§ What is expected
Pick out every line in the records that follow containing the string "true", and copy each one.

___ Items

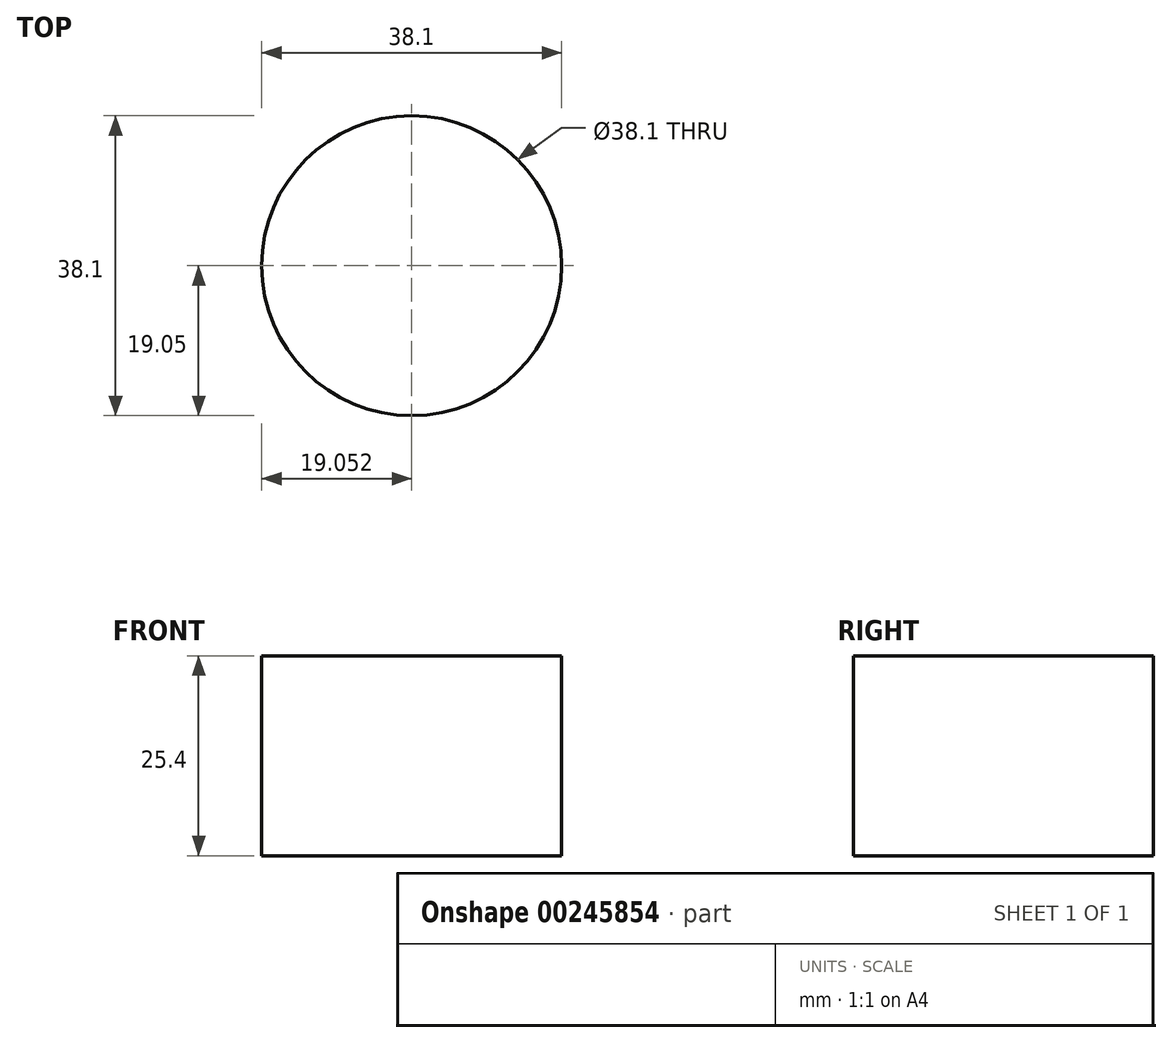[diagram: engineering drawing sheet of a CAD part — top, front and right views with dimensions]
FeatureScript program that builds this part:
annotation { "Feature Type Name" : "Feature", "Feature Type Description" : "" }
export const myFeature = defineFeature(function(context is Context, id is Id, definition is map)
    precondition{}
    {
        {
            var Q0;
            Q0=qCreatedBy(makeId("Top.planeOp"),FACE);
            var sketch = newSketch(context, id + "F0", { "sketchPlane" : qUnion([Q0])});
            skCircle(sketch, "E0", {"center": v(52.12, 0) * mm, "radius": 19.05 * mm});
            skSolve(sketch);
        }
        {
            var Q0;
            Q0=sQuery(id+"F0.wireOp",EDGE,"E0");
            extrude(context, id + "F1", {"bodyType" : ToolBodyType.SURFACE, "surfaceEntities" : qUnion([Q0]), "oppositeDirection" : true, "depth" : 25.4 * mm});
        }
    });
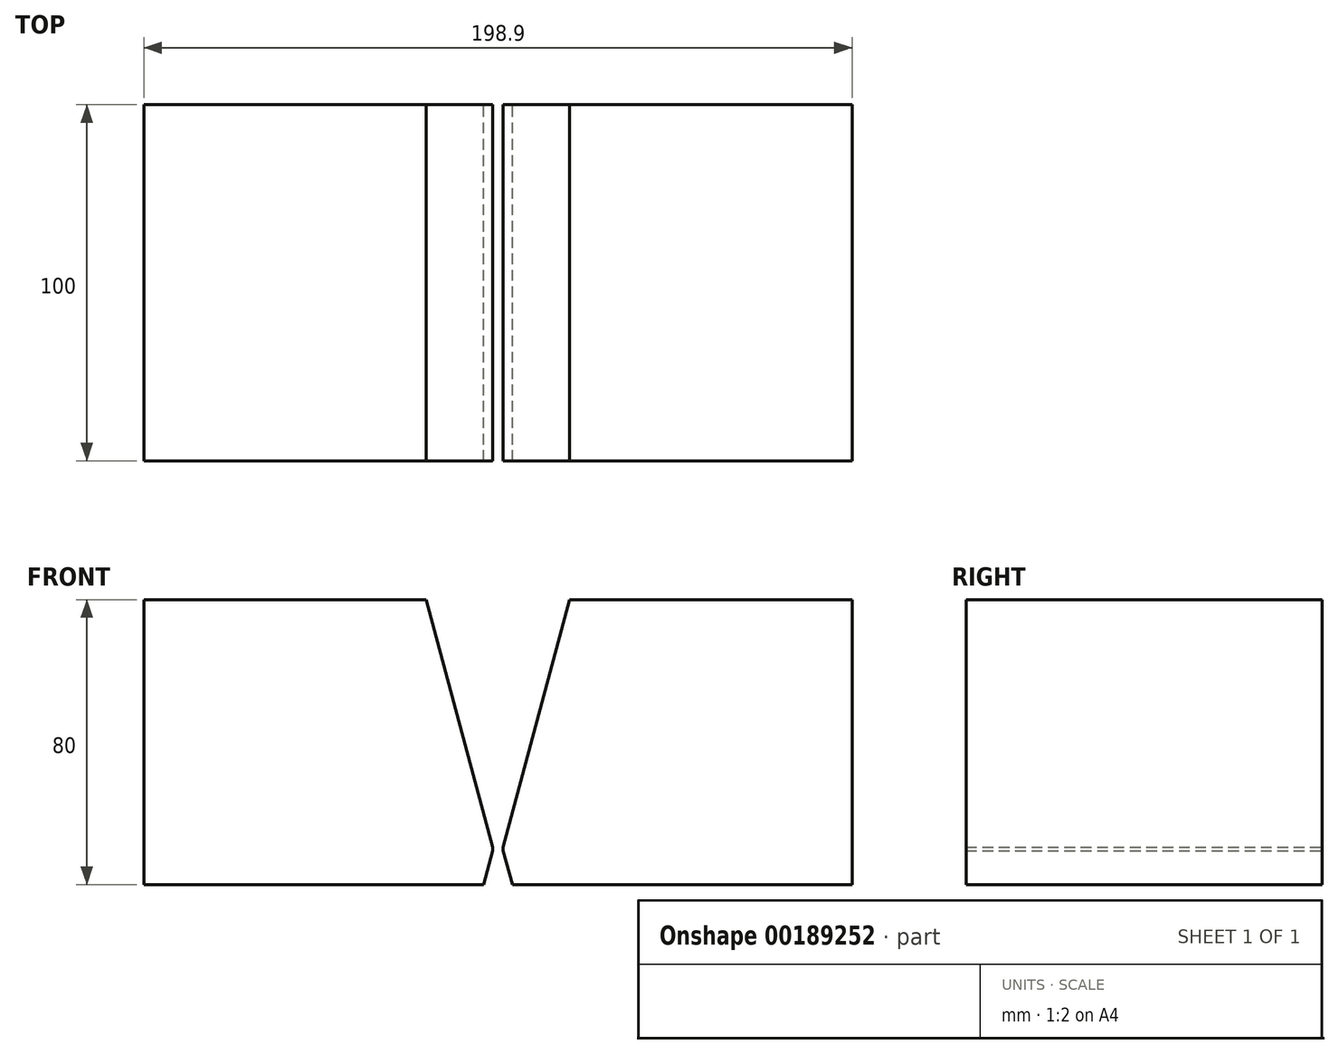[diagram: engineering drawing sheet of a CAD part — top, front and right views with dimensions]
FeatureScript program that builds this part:
annotation { "Feature Type Name" : "Feature", "Feature Type Description" : "" }
export const myFeature = defineFeature(function(context is Context, id is Id, definition is map)
    precondition{}
    {
        {
            var Q0;
            Q0=qCreatedBy(makeId("Front.planeOp"),FACE);
            var sketch = newSketch(context, id + "F0", { "sketchPlane" : qUnion([Q0])});
            skLineSegment(sketch, "E0", {"start": v(-34.84, 0) * mm, "end": v(34.9, 0) * mm, "construction": true});
            skLineSegment(sketch, "E1", {"start": v(0, 35.15) * mm, "end": v(0, -34.81) * mm, "construction": true});
            skLineSegment(sketch, "E2", {"start": v(-1.5, 0.5) * mm, "end": v(-20.12, 70) * mm});
            skLineSegment(sketch, "E3", {"start": v(-20.12, 70) * mm, "end": v(-99.45, 70) * mm});
            skLineSegment(sketch, "E4", {"start": v(-99.45, 70) * mm, "end": v(-99.45, -10) * mm});
            skLineSegment(sketch, "E5", {"start": v(-99.45, -10) * mm, "end": v(-4.05, -10) * mm});
            skLineSegment(sketch, "E6", {"start": v(-4.05, -10) * mm, "end": v(-1.5, -0.5) * mm});
            skLineSegment(sketch, "E7.MirrorCS", {"start": v(99.45, 70) * mm, "end": v(99.45, -10) * mm});
            skLineSegment(sketch, "E8.MirrorCS", {"start": v(20.12, 70) * mm, "end": v(99.45, 70) * mm});
            skLineSegment(sketch, "E9.MirrorCS", {"start": v(99.45, -10) * mm, "end": v(4.05, -10) * mm});
            skLineSegment(sketch, "E10.MirrorCS", {"start": v(4.05, -10) * mm, "end": v(1.5, -0.5) * mm});
            skLineSegment(sketch, "E11.MirrorCS", {"start": v(1.5, 0.5) * mm, "end": v(20.12, 70) * mm});
            skLineSegment(sketch, "E12", {"start": v(-1.5, 0.5) * mm, "end": v(-1.5, -0.5) * mm});
            skLineSegment(sketch, "E13", {"start": v(1.5, 0.5) * mm, "end": v(1.5, -0.5) * mm});
            skSolve(sketch);
        }
        {
            var Q0;
            Q0=makeQuery(id+"F0.imprint","IMPRINT",FACE,{"disambiguationData":[TD([[makeQuery(id+"F0.imprint","IMPRINT",EDGE,{"derivedFrom":sQuery(id+"F0.wireOp",EDGE,"E2")}),1.0]])]});
            var Q1;
            Q1=makeQuery(id+"F0.imprint","IMPRINT",FACE,{"disambiguationData":[TD([[makeQuery(id+"F0.imprint","IMPRINT",EDGE,{"derivedFrom":sQuery(id+"F0.wireOp",EDGE,"E7.MirrorCS")}),-1.0]])]});
            extrude(context, id + "F1", {"entities" : qUnion([Q0, Q1]), "depth" : 100 * mm});
        }
    });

______

§ The reply
            extrude(context, id + "F1", {"bodyType" : ToolBodyType.SURFACE, "surfaceEntities" : qUnion([Q0]), "oppositeDirection" : true, "depth" : 25.4 * mm});
            skLineSegment(sketch, "E0", {"start": v(-34.84, 0) * mm, "end": v(34.9, 0) * mm, "construction": true});
            skLineSegment(sketch, "E1", {"start": v(0, 35.15) * mm, "end": v(0, -34.81) * mm, "construction": true});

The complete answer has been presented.